Pierre Schoysman, expert du bureau CED Mobility a ensuite pris la parole pour exposer la thématique du jour. En commençant par remettre les pendules à l’heure. « Une inspection de véhicule en fin de contrat ne peut être effectuée que par une personne reconnue comme telle par la loi. La loi du 15/05/2007 régit en effet cette profession, qui nécessite un agrément. On peut s’assurer qu’un expert est bien agréé en visitant le site www.iaeiea.be. »

Si la norme Renta sert de base à une inspection automobile en bonne et due forme – sans toutefois être obligatoire -, Pierre Schoysman a souligné le fait que les conducteurs ne connaissent pas forcément cette norme et qu’un inspecteur peut donc parfois faire ce que bon lui semble. A noter qu’il existe deux types d’inspection : l’une intermédiaire lorsqu’un véhicule change de propriétaire au sein d’une même entreprise par exemple, l’autre au moment de la remise du véhicule en fin de contrat. Sans oublier le cas particulier des poolcars : « Rares sont les conducteurs qui se dénoncent lorsqu’ils font un dégât sur une voiture de pool. On ne se rend bien souvent compte des dégâts que longtemps après qu’ils aient eu lieu et surtout il est souvent impossible de déterminer qui en est l’auteur. »

Trucs et astuces

Eviter les frais liés aux dégâts de fin de contrat n’est pas chose aisée, mais il est tout de même possible de tenter de les réduire en suivant quelques conseils. 

1/ Bien préparer les conducteurs à cet aspect dès la prise en main du véhicule

2/ Préparer la reprise en connaissant par exemple les caractéristiques du véhicule neuf livré : quelles options et accessoires étaient présents ou non.

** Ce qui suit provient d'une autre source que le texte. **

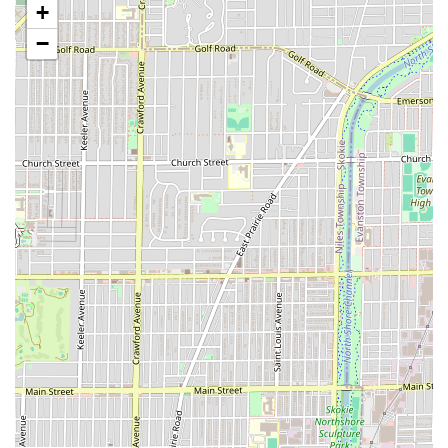
+
Classic Hot Shave Option:
The availability of the
−
traditional **Hot Towel Shave** provides a luxurious,
relaxing experience, demonstrating a commitment to
the classic elements of barbering.
Central West Side Location:
Its spot on Division Street
makes it a highly convenient local service provider for
the surrounding Chicago neighborhoods, solidifying its
role as a community barber shop.
Contact Information
To book your next appointment or inquire about the
specialized services available at Grand Kutz, please use
the following contact details. Remember that an
appointment is required for service.
Address:
3614 W Division St, Chicago, IL 60651, USA
Phone:
(773) 905-9593
Mobile Phone (Alternative Contact):
+1 773-905-9593
Planning Note:
Appointment required
for all services.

Ceux qui ont été livrés avec le véhicule doivent être présents à la reprise, tandis que ceux qui ont été ajoutés (coffre de toit, lettrage ou autres), doivent être retirés pour éviter des frais de remise en ordre. Il faut aussi s’assurer que les clés et les documents sont bien présents dans le véhicule au moment de la remise, que celui-ci est en parfait état de propreté à l’intérieur et à l’extérieur, etc.

Préparer pour économiser

Des petits dégâts sur le véhicule ? Evitez les frais de fin de contrat en les réparant préalablement à la remise. « Il existe ce qu’on appelle le detailing, autrement dit une technique qui consiste à réparer de petits dégâts à bas coûts pour éviter de gros frais au moment de la remise. Certaines griffes peuvent facilement être atténuées si seul le vernis est touché par exemple. A ne pas confondre avec du smart repair, le detailing est davantage une préparation qu’une réparation du véhicule », précise Pierre Schoysman.

Après cet exposé théorique, les fleet managers ont été invités à ausculter un véhicule en fin de contrat avec l’aide de l’expert qui leur a exposé sa façon de faire, mais aussi les techniques utilisées par les sociétés d’inspection pour voir des dégâts qui passeraient pour ainsi dire inaperçus aux communs des mortels. De quoi se rendre compte que l’œil humain peut parfois passer à côté de cerrtains détails.